Themes and Meanings

(Critical Guide to British Fiction)

The title of the novel suggests not only the central symbol of the work but also its main theme: “the master” and “the mill.” The mill, as Sam knows, is the central “fact in his life.” The mill literally towers over him and the entire community, and it symbolizes man’s inescapable bond to labor. Man shall “earn his bread by the sweat of his brow,” it is said in the Bible, and Grove, through the symbol of the mill, suggests that mankind, no matter how refined or sophisticated, will always have to deal with hard work. Work is the issue of this novel, and the mill represents man’s need to work to provide his daily bread. (The theme is so important to Grove that he even calls one of his novels Our Daily Bread, 1928).

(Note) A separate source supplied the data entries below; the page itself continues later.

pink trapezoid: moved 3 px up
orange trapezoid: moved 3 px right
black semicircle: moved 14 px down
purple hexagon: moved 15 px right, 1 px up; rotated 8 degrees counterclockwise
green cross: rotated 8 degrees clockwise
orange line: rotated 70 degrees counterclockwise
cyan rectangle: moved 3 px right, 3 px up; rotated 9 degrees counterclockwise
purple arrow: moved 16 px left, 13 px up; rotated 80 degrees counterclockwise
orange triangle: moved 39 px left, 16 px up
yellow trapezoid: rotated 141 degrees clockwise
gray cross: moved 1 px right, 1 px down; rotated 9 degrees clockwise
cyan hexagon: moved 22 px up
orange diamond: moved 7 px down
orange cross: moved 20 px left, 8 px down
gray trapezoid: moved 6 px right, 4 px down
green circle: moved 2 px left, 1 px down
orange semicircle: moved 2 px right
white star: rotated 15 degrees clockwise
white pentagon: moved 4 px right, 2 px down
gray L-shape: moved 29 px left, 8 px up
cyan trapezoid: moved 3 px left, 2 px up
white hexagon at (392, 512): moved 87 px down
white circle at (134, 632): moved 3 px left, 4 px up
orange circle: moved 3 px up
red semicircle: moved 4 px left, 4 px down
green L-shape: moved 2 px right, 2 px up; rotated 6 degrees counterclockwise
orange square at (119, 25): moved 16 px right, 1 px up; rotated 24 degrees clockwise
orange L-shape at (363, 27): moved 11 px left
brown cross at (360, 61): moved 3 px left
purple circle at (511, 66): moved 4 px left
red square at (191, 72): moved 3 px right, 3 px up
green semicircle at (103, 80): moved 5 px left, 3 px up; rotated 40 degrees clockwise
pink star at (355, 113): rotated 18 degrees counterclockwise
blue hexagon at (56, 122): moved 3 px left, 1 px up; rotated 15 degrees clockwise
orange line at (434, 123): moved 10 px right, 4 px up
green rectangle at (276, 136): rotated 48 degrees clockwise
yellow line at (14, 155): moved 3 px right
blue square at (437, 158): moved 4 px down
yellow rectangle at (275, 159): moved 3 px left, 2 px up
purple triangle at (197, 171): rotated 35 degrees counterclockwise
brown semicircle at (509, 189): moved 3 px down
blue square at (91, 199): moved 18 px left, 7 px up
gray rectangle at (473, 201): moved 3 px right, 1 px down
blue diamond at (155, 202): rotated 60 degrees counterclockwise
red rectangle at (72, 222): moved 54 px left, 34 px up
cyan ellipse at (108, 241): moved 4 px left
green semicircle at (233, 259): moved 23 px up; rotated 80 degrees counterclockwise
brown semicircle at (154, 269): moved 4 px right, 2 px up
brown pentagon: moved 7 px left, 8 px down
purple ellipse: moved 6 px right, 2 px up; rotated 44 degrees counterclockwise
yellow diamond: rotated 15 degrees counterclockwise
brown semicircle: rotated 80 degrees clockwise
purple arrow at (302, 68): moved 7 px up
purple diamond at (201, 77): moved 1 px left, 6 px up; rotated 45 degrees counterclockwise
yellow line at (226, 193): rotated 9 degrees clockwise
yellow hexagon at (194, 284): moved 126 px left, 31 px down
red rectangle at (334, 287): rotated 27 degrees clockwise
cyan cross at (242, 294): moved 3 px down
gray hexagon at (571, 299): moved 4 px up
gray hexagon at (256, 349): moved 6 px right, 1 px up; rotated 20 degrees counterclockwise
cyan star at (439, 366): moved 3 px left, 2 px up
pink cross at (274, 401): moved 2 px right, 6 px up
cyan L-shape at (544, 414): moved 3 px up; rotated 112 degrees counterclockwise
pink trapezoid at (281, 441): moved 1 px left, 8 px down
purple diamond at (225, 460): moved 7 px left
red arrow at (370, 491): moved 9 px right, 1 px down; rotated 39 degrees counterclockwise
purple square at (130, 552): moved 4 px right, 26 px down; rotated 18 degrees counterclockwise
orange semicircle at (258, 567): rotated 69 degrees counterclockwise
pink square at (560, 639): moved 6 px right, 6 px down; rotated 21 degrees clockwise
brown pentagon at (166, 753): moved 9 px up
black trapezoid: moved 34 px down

The concern with daily bread, represented by the mill, relates directly to the term “master.” Shall man master technology—the means of providing that needed bread—or shall technology master man? Grove does not attempt to provide an answer; he is, after all, a novelist, not an economist. Yet Grove emphasizes the need to consider the interrelationship of man’s higher aspiration and his need for the basics of life. Since Grove is a writer of the naturalism school, he emphasizes how man must be realistically seen as a creature who, despite his higher aspirations, cannot be allowed to forget the basics of life. When “masters” such as Sam become too absorbed in ideals and visions, social revolt is the result. The depiction of the workers in the novel, particularly the workers in revolt, shows Grove’s sympathy with the needs of the common man. Sam’s great gifts and moral integrity, however, show that Grove also has much respect for the men capable of building and sustaining the economic and technological structures that make modern life possible. Grove’s dual sympathy reflects his main concern in this novel: He wishes to show how man is a tragic figure caught up in the mills of his own making. Every effort to liberate mankind brings another form of servitude. The suggestion seems to be that no man can ever fully “master” his fate.